Nurdin Halid: Desakan Agar Geser Novanto Tak Perlu Didengar

Jum'at, 21 Juli 2017 | 19:34 WIB
Nurdin Halid: Desakan Agar Geser Novanto Tak Perlu Didengar
Ketua Harian DPP Partai Golkar Nurdin Halid [suara.com/Ummi Hadyah Saleh]
Follow Suara.com untuk mendapatkan informasi terkini. Klik WhatsApp Channel & Google News
Ketua Harian DPP Partai Golkar Nurdin Halid mengatakan munculnya desakan agar Golkar menyelenggarakan Musyawarah Nasional Luar Biasa untuk menggeser Setya Novanto dari posisi ketua umum tidak perlu didengarkan. Desakan muncul setelah Novanto menjadi tersangka kasus dugaan korupsi proyek e-KTP.

"Ya, itu tidak perlu kita dengar," ujar Nurdin di kantor DPP Partai Golkar, Jalan Anggrek Neli Murni, Slipi, Jakarta, Jumat (21/7/2017), malam.

Menurut Nurdin Golkar memiliki mekanisme untuk melakukan munaslub yakni harus lewat usulan Dewan Pimpinan Daerah Provinsi.

Namun, kata Nurdin, dari tingkat provinsi hingga Rapat Pimpinan Nasional Partai Golkar sampai hari ini tidak ada usulan untuk munaslub untuk mengganti Novanto.

"Karena ada mekanisme untuk munaslub. Yaitu diusulkan DPD 2 dan DPD 1, 2 atau 3. Tidak ada yang mengusulkan. Bahkan DPD 1 sudah berketepatan, Rapimnas memutuskan tidak ada munaslub," kata dia.

Nurdin menegaskan munculnya desakan tersebut tidak perlu dibesar-besarkan.

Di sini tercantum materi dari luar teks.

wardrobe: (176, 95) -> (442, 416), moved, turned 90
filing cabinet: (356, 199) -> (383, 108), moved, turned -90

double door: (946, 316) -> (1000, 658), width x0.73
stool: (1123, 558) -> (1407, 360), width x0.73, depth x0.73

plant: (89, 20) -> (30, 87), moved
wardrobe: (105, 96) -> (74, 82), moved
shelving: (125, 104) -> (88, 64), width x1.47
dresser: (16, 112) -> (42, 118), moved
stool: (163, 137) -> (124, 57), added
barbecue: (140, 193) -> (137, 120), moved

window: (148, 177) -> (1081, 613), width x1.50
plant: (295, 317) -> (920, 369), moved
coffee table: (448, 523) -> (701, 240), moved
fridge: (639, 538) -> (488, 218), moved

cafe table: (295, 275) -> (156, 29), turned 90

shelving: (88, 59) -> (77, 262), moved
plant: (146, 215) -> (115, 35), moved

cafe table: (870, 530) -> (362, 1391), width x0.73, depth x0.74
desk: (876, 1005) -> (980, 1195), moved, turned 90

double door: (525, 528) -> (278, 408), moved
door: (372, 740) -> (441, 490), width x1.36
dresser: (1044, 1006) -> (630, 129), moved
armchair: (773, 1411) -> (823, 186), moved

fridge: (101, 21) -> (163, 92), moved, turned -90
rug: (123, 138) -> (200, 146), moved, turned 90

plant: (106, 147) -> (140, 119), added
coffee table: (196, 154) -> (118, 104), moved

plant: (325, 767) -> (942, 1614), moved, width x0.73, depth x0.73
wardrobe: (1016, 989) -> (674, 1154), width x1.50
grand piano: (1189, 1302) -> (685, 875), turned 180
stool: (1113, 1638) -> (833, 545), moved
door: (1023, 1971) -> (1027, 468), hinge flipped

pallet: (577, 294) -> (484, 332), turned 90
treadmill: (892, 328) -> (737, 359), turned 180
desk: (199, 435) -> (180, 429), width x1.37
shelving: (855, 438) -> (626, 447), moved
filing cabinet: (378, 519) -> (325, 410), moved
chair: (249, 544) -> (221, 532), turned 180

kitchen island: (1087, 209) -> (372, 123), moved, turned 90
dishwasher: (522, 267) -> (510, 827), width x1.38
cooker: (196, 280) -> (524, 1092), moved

"Jadi kalau ada suara perseorangan ya anggap biasa aja," kata dia.
 
Ketua Koordinator Bidang Pemenangan Pemilu Indonesia I Sumatera-Jawa Partai Golkar, Nusron Wahid, gejolak yang terjadi di Golkar merupakan bagian dari dinamika.

"Kasih kesempatan Golkar berkonsolidasi internal dulu. Pasti akan segera menemukan formatnya. Di Golkar itu sudah biasa mengarungi ombak yang besar," ujar Nusron di Hotel Pullman, Jalan M. H. Thamrin, Jakarta Pusat, Rabu (19/7/2017).

Nusron yakin Golkar akan menemukan jalan keluar dari permasalahan yang dihadapi Novanto.

"Tidak ada kasus Pak SN pun dinamika di internal Golkar sudah tinggi. Jadi ibarat lautan, ombaknya sudah terbiasa tinggi," kata Nusron.

Pada Senin (17/7/2017), KPK menetapkan Novanto menjadi tersangka.

Novanto diduga menggunakan jabatan untuk menguntungkan pribadi, orang lain atau suatu korporasi yang merugikan negara hingga Rp2,3 triliun.

Novanto juga diduga berperan mempengaruhi pemenangan proyek e-KTP yang nilainya mencapai Rp5,9 triliun.

Novanto disangka melanggar Pasal 3 atau Pasal 2 ayat (1) Undang-Undang Nomor 31/1999 sebagaimana telah diubah Undang-Undang Nomor 20/2001 tentang Pemberantasan Tindak Pidana Korupsi juncto Pasal 55 ayat (1) ke-1 KUHP.